The deaths of Uday and Qusay will make things easier for U.S. forces. As the head of the Special Republican Guard, Qusay may have been more responsible for the attacks on American troops than Saddam, but the primary value of their deaths is symbolic:

“For the long suffering people of Iraq, the deaths of Uday and Qusay matter more, on a practical level, than even Saddam’s confirmed death one day will,” wrote retired Army Lt. Col. Ralph Peters. “With his sons alive, Saddam remained a threat to the future. With both of them dead … he’s only a broken tyrant on the run.”

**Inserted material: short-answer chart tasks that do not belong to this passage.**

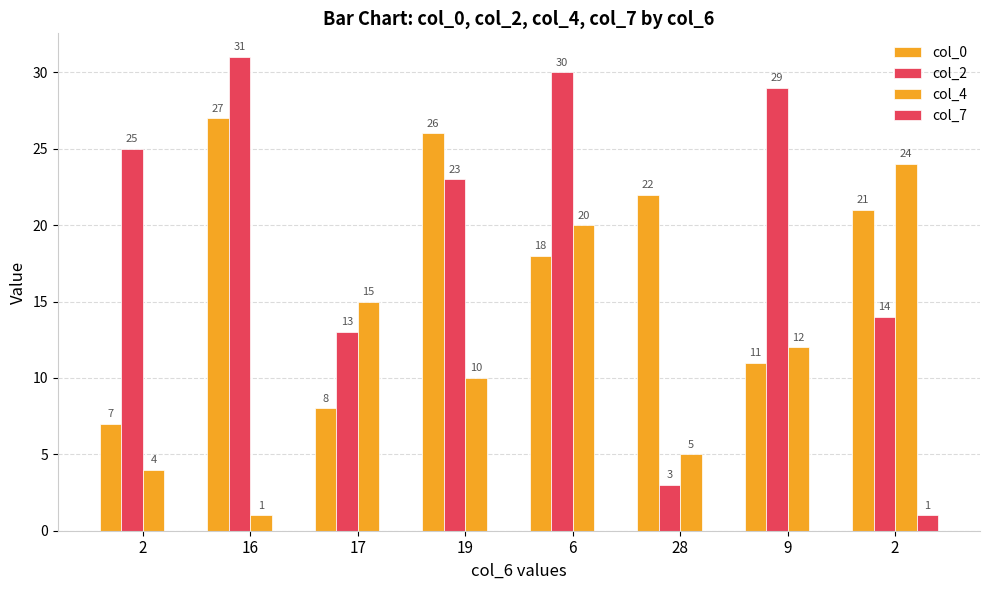

How many series are shown in this chart?

4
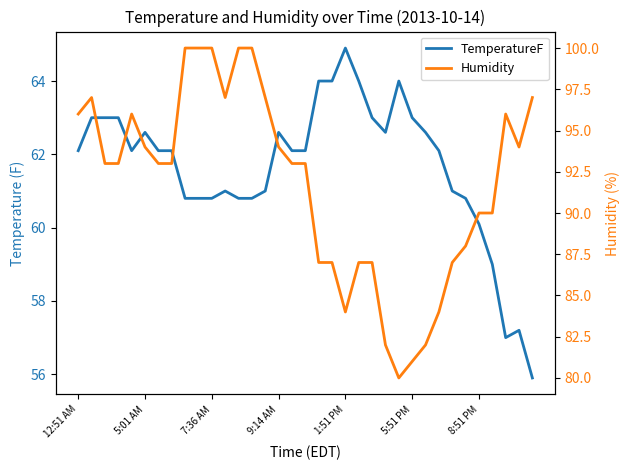

Reading left to right, extract all data points from this chart.

TemperatureF: 62.1	63.0	63.0	63.0	62.1	62.6	62.1	62.1	60.8	60.8	60.8	61.0	60.8	60.8	61.0	62.6	62.1	62.1	64.0	64.0	64.9	64.0	63.0	62.6	64.0	63.0	62.6	62.1	61.0	60.8	60.1	59.0	57.0	57.2	55.9
Humidity: 96.0	97.0	93.0	93.0	96.0	94.0	93.0	93.0	100.0	100.0	100.0	97.0	100.0	100.0	97.0	94.0	93.0	93.0	87.0	87.0	84.0	87.0	87.0	82.0	80.0	81.0	82.0	84.0	87.0	88.0	90.0	90.0	96.0	94.0	97.0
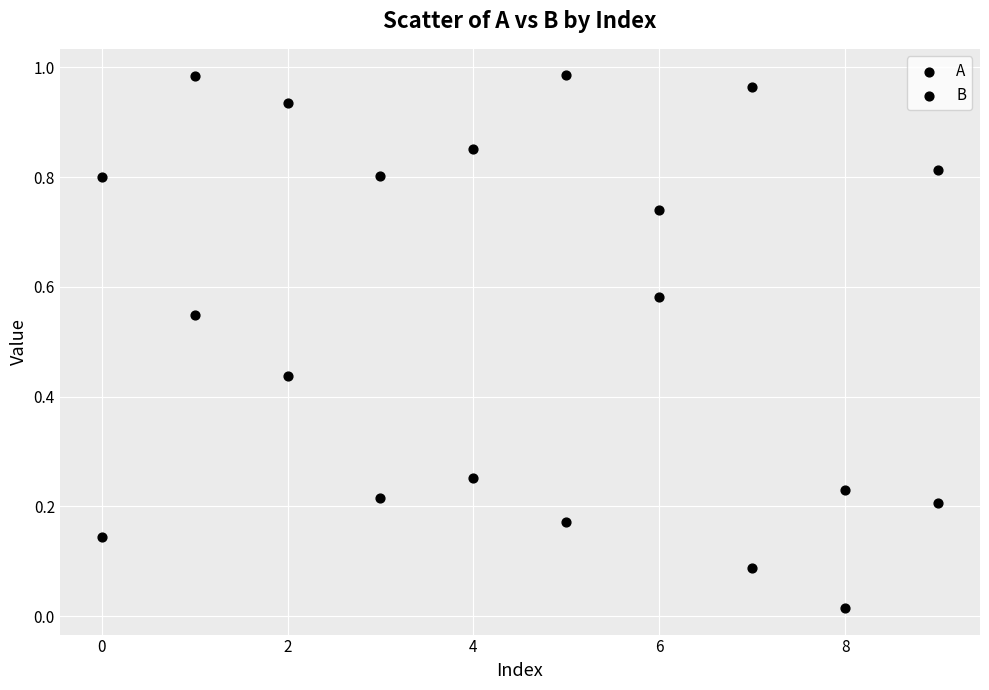

Count the number of points in this scatter plot.

20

Now ordinary Iraqis will be less afraid to rat out Saddam loyalists in hiding. Now Ba’athists in custody who have been hoping for a restoration of the regime will have more reason to cooperate.

This is great news for the United States, but some Americans are acting as if it were bad news:

When Democratic presidential candidate Howard Dean was asked for his reaction, he said: “The end doesn’t justify the means.”

Rep. Charles Rangel, New York Democrat, said the killing of Uday and Qusay was illegal:

“We have a law on the books that says the United States should not be assassinating anybody,” Rangel said on the Fox television program, “Hannity and Colmes.”